=== Text block ===

We first show how the performance of the proposed estimators (named TPJMAP-Super and OPJMAP-Super) varies with forgetting factors, \(\lambda _y\) and \(\lambda _v\). These parameters are required to compute the correlation matrices of noisy (37) and noise signal (38), respectively. Figure 2 illustrates the performance of the proposed estimators in terms of perceptual evaluation of speech quality (PESQ) [23] and segmental SNR (SegSNR) [16] improvement between the enhanced signal and the noisy reference signal. As mentioned earlier, we consider the clean speech signal at the first microphone as the reference signal. The PESQ value is one of the most well-known measures to assess the quality of speech. To consider both noise reduction as well as speech distortion, we also show the SegSNR improvement, which represents the average of SNR over speech-activated segments. During this experiment, we implemented the STFT whit the number of fast Fourier transform (NFFT) points \( = \) 512, fixed the SNR for additive white Gaussian noise \( = 5 \) dB, and the SIR \( = 5 \) dB for stationary pink interference signal. It should also be noted that, as mentioned in Huang and Benesty [20], and to capture the same tracking characteristics for correlation matrices, we made \(\lambda _y = \lambda _v = \lambda \).
We observe that although the TPJMAP-Super performs slightly better, both algorithms follow the same trend and obtain the best performance with \( \lambda = 0.92\). Indeed, due to the averaging process, we usually achieve a reliable estimation of correlation matrices by selecting large \(\lambda \), emphasizing on the previous samples. However, on the other hand, with a large \(\lambda \), we are not able to trace the short-term variation of the speech signal. It is well known that speech signals are inherently non-stationary signals. So, as expected, a moderate \(\lambda \) results in the best performance in terms of PESQ and SegSNR.
In Fig. 3, we examine how the NFFT affects the performance of the proposed algorithms. NFFT represents the sampling resolution in frequency domain. As mentioned earlier, the proposed algorithms have been derived and developed in frequency domain. In this experiment, we fixed \(\lambda _y = \lambda _v = 0.92\), the SNR for additive white Gaussian noise = 5 dB, and the SIR \( = 5 \) dB for stationary pink interference signal. It is well known that the higher FFT resolution, the larger gap between two consecutive frames in time. We observe that the best performance is achieved by selecting a moderate NFFT \(=512\).
Therefore, in the next experiments, we fix \( \lambda _y = \lambda _v = 0.92\) and implement the STFT using NFFT\( = 512\).

===

**Instruction a**
Copy out the listing from its first line through the line containing "v(43.5, 128) *".
The passage on the proposed estimators and the listing that follows it are unrelated.

=== Input rows ===

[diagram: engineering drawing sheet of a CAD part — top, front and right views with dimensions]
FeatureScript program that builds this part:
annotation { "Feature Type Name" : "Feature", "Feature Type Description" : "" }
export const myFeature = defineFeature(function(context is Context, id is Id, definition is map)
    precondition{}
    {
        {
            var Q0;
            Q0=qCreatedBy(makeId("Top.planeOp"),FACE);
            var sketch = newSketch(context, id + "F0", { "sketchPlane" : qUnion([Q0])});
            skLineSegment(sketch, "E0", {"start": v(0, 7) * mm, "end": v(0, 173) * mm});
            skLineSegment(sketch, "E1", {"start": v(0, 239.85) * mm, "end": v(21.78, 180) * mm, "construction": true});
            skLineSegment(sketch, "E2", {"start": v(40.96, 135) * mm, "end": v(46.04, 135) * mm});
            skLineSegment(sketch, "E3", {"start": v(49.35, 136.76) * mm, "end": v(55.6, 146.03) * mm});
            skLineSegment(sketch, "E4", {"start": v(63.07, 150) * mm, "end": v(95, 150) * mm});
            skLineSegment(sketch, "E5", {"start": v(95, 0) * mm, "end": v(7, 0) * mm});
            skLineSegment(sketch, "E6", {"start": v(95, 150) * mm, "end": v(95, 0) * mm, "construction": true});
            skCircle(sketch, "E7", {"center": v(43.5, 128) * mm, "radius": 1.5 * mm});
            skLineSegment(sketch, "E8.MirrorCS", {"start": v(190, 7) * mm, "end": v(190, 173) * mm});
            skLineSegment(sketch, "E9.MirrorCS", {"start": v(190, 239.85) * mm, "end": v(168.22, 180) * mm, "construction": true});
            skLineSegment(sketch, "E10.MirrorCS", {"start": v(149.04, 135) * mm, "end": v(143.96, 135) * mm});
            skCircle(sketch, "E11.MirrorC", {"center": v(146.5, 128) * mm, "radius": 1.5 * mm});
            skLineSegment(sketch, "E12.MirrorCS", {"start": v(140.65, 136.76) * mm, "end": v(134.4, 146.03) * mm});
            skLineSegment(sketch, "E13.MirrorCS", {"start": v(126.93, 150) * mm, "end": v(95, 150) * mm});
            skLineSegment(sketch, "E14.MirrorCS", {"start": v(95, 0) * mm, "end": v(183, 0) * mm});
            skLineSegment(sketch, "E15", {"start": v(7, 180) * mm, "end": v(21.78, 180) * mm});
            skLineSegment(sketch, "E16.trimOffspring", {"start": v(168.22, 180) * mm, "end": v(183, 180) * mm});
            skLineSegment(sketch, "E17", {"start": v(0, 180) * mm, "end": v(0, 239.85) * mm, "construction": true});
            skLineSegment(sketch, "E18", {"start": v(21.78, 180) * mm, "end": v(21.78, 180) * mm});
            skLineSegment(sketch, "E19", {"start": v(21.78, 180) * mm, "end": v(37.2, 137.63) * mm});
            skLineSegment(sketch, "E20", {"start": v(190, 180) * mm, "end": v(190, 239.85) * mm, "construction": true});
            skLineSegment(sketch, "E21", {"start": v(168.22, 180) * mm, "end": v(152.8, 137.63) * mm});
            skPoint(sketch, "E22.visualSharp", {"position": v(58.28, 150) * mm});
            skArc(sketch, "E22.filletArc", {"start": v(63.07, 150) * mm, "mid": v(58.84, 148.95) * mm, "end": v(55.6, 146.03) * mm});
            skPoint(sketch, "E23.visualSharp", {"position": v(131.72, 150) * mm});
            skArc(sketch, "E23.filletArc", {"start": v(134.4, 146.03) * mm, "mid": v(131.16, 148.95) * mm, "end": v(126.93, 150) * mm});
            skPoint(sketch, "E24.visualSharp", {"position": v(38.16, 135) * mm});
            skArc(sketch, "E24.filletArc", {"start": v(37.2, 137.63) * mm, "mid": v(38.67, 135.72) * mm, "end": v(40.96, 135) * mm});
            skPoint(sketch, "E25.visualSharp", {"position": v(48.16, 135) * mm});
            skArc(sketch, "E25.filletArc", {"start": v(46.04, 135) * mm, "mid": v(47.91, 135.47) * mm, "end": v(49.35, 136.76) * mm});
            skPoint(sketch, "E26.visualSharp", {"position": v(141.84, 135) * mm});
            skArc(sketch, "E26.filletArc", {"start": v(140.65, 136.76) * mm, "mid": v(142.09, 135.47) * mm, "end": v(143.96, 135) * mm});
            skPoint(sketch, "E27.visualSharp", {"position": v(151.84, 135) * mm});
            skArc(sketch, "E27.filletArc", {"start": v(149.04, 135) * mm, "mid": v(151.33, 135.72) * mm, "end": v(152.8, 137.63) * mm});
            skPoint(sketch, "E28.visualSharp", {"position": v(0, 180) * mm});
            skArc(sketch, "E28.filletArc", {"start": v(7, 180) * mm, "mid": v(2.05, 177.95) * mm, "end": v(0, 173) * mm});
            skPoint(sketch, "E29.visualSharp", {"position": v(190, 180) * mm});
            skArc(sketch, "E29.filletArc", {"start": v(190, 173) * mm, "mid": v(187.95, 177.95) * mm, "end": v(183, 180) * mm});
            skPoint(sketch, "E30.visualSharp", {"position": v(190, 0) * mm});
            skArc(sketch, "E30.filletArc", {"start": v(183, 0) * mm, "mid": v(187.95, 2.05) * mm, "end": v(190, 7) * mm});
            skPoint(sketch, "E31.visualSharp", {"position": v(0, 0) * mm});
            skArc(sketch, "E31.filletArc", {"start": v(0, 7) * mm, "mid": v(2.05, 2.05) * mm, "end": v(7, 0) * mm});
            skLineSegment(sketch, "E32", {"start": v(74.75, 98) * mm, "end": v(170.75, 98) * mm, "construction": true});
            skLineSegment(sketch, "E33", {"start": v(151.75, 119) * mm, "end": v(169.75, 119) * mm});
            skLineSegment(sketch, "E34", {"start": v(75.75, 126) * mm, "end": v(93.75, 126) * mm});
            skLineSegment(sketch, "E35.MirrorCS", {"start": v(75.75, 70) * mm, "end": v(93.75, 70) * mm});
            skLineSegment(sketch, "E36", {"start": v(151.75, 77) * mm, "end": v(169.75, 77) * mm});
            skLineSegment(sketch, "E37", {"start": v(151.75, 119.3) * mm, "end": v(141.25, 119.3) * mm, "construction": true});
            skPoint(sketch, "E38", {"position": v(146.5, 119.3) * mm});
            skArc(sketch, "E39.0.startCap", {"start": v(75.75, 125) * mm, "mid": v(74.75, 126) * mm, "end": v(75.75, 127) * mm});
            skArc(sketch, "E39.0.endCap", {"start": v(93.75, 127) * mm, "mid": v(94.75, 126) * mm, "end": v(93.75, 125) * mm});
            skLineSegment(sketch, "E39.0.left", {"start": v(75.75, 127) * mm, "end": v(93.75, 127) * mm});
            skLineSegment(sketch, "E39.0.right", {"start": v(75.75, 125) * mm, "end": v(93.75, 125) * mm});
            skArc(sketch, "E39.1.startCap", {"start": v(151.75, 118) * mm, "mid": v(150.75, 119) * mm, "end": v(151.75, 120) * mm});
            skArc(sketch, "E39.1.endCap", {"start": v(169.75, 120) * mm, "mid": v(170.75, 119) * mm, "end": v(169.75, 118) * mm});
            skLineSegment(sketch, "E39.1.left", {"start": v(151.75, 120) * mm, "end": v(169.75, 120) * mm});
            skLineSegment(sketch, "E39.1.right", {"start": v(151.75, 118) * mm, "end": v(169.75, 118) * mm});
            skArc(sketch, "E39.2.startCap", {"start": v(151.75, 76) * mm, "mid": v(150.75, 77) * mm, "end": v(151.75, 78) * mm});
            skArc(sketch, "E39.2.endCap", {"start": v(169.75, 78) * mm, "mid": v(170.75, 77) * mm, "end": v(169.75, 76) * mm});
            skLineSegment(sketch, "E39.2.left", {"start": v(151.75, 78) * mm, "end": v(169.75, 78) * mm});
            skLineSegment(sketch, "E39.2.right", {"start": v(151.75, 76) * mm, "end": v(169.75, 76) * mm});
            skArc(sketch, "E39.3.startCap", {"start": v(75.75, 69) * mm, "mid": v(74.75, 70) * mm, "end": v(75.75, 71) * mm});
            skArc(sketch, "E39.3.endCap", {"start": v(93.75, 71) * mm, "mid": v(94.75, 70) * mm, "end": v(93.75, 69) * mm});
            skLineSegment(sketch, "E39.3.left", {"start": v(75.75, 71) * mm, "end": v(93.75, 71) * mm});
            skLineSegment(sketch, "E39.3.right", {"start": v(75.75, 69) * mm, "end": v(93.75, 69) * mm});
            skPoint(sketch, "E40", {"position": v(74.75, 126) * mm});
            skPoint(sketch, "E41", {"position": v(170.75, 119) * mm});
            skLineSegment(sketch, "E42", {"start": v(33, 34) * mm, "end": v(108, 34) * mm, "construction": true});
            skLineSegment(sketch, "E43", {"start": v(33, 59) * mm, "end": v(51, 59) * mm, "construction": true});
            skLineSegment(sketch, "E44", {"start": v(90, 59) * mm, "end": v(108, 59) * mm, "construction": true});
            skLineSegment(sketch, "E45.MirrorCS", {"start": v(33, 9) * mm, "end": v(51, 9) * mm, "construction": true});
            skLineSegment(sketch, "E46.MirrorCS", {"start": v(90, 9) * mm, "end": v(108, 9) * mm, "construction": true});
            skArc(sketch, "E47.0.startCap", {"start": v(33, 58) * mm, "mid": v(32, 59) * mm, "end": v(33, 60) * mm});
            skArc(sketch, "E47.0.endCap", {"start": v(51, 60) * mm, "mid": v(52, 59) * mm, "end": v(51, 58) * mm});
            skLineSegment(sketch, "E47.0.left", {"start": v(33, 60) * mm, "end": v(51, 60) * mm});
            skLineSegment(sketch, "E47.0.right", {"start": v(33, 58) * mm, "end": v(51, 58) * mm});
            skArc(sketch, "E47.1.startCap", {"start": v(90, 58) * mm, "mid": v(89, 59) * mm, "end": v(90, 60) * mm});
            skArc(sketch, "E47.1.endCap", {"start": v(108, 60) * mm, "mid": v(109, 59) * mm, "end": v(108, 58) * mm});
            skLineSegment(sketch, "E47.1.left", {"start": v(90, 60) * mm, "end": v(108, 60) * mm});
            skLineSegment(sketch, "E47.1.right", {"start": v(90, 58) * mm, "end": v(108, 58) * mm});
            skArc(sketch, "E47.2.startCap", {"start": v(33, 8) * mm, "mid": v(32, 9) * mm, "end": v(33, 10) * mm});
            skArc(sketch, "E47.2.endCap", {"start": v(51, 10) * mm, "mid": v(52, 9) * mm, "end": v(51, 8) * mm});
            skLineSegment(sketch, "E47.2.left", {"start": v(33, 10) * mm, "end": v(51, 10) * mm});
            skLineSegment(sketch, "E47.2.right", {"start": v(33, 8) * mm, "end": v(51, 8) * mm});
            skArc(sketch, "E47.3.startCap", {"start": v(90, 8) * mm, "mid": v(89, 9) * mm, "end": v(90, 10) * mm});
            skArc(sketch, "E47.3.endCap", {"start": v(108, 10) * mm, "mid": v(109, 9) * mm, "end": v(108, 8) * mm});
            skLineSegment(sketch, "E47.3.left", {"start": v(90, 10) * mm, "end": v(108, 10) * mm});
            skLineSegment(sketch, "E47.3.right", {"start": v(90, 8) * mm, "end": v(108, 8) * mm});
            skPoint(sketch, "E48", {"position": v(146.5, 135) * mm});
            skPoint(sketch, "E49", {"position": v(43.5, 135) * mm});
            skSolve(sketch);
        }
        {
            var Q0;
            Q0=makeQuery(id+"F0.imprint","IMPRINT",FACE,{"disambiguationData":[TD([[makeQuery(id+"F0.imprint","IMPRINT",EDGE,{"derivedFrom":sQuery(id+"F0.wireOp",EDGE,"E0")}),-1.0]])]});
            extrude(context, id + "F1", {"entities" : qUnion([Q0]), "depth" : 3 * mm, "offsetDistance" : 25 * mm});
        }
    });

===

**Instruction b**
List every reference number given in square brackets in the passage on the proposed estimators.

**Task response a**
[diagram: engineering drawing sheet of a CAD part — top, front and right views with dimensions]
FeatureScript program that builds this part:
annotation { "Feature Type Name" : "Feature", "Feature Type Description" : "" }
export const myFeature = defineFeature(function(context is Context, id is Id, definition is map)
    precondition{}
    {
        {
            var Q0;
            Q0=qCreatedBy(makeId("Top.planeOp"),FACE);
            var sketch = newSketch(context, id + "F0", { "sketchPlane" : qUnion([Q0])});
            skLineSegment(sketch, "E0", {"start": v(0, 7) * mm, "end": v(0, 173) * mm});
            skLineSegment(sketch, "E1", {"start": v(0, 239.85) * mm, "end": v(21.78, 180) * mm, "construction": true});
            skLineSegment(sketch, "E2", {"start": v(40.96, 135) * mm, "end": v(46.04, 135) * mm});
            skLineSegment(sketch, "E3", {"start": v(49.35, 136.76) * mm, "end": v(55.6, 146.03) * mm});
            skLineSegment(sketch, "E4", {"start": v(63.07, 150) * mm, "end": v(95, 150) * mm});
            skLineSegment(sketch, "E5", {"start": v(95, 0) * mm, "end": v(7, 0) * mm});
            skLineSegment(sketch, "E6", {"start": v(95, 150) * mm, "end": v(95, 0) * mm, "construction": true});
            skCircle(sketch, "E7", {"center": v(43.5, 128) * mm, "radius": 1.5 * mm});

**Task response b**
[23], [16], [20]